Top of Supplied material

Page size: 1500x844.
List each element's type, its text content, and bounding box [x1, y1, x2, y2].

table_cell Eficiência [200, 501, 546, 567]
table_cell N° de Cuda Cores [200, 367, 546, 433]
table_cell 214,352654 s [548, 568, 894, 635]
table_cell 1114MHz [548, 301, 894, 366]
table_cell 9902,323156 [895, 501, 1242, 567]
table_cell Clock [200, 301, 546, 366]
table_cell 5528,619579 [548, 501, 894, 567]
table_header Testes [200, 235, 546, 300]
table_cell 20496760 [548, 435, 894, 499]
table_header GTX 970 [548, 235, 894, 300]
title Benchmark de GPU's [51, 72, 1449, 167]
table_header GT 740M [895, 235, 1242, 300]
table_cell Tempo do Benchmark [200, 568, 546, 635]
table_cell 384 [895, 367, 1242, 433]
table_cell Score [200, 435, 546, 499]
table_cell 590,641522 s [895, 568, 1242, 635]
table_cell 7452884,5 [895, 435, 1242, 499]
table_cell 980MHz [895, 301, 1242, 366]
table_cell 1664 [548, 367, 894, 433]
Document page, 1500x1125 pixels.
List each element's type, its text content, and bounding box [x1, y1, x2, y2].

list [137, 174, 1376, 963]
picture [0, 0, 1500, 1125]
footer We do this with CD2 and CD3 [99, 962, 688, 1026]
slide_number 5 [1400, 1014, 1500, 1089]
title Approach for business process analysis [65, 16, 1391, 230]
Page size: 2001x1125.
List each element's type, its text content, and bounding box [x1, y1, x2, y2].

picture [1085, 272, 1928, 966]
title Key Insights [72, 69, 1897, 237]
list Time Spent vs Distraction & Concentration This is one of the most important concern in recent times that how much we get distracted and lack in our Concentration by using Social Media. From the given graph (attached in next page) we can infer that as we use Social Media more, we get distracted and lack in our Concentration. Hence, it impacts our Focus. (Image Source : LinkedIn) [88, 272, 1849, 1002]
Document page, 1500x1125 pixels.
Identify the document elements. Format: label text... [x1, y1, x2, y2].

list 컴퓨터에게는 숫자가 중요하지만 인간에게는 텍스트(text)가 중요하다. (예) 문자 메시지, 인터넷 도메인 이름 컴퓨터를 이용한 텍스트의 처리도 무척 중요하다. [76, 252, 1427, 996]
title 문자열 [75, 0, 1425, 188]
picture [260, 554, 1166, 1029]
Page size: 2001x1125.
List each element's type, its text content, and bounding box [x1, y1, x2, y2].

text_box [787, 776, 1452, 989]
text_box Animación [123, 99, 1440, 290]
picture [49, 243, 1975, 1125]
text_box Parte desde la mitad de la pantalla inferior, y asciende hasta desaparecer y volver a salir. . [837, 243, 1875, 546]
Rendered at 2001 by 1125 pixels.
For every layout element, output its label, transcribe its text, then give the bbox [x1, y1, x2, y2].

Bottom of Supplied material

**Work instruction:** Each record above is to be returned verbatim.

**Solution:**
Page size: 1500x844.
List each element's type, its text content, and bounding box [x1, y1, x2, y2].

table_cell Eficiência [200, 501, 546, 567]
table_cell N° de Cuda Cores [200, 367, 546, 433]
table_cell 214,352654 s [548, 568, 894, 635]
table_cell 1114MHz [548, 301, 894, 366]
table_cell 9902,323156 [895, 501, 1242, 567]
table_cell Clock [200, 301, 546, 366]
table_cell 5528,619579 [548, 501, 894, 567]
table_header Testes [200, 235, 546, 300]
table_cell 20496760 [548, 435, 894, 499]
table_header GTX 970 [548, 235, 894, 300]
title Benchmark de GPU's [51, 72, 1449, 167]
table_header GT 740M [895, 235, 1242, 300]
table_cell Tempo do Benchmark [200, 568, 546, 635]
table_cell 384 [895, 367, 1242, 433]
table_cell Score [200, 435, 546, 499]
table_cell 590,641522 s [895, 568, 1242, 635]
table_cell 7452884,5 [895, 435, 1242, 499]
table_cell 980MHz [895, 301, 1242, 366]
table_cell 1664 [548, 367, 894, 433]
Document page, 1500x1125 pixels.
List each element's type, its text content, and bounding box [x1, y1, x2, y2].

list [137, 174, 1376, 963]
picture [0, 0, 1500, 1125]
footer We do this with CD2 and CD3 [99, 962, 688, 1026]
slide_number 5 [1400, 1014, 1500, 1089]
title Approach for business process analysis [65, 16, 1391, 230]
Page size: 2001x1125.
List each element's type, its text content, and bounding box [x1, y1, x2, y2].

picture [1085, 272, 1928, 966]
title Key Insights [72, 69, 1897, 237]
list Time Spent vs Distraction & Concentration This is one of the most important concern in recent times that how much we get distracted and lack in our Concentration by using Social Media. From the given graph (attached in next page) we can infer that as we use Social Media more, we get distracted and lack in our Concentration. Hence, it impacts our Focus. (Image Source : LinkedIn) [88, 272, 1849, 1002]
Document page, 1500x1125 pixels.
Identify the document elements. Format: label text... [x1, y1, x2, y2].

list 컴퓨터에게는 숫자가 중요하지만 인간에게는 텍스트(text)가 중요하다. (예) 문자 메시지, 인터넷 도메인 이름 컴퓨터를 이용한 텍스트의 처리도 무척 중요하다. [76, 252, 1427, 996]
title 문자열 [75, 0, 1425, 188]
picture [260, 554, 1166, 1029]
Page size: 2001x1125.
List each element's type, its text content, and bounding box [x1, y1, x2, y2].

text_box [787, 776, 1452, 989]
text_box Animación [123, 99, 1440, 290]
picture [49, 243, 1975, 1125]
text_box Parte desde la mitad de la pantalla inferior, y asciende hasta desaparecer y volver a salir. . [837, 243, 1875, 546]
Rendered at 2001 by 1125 pixels.
For every layout element, output its label, transcribe its text, then give the bbox [x1, y1, x2, y2].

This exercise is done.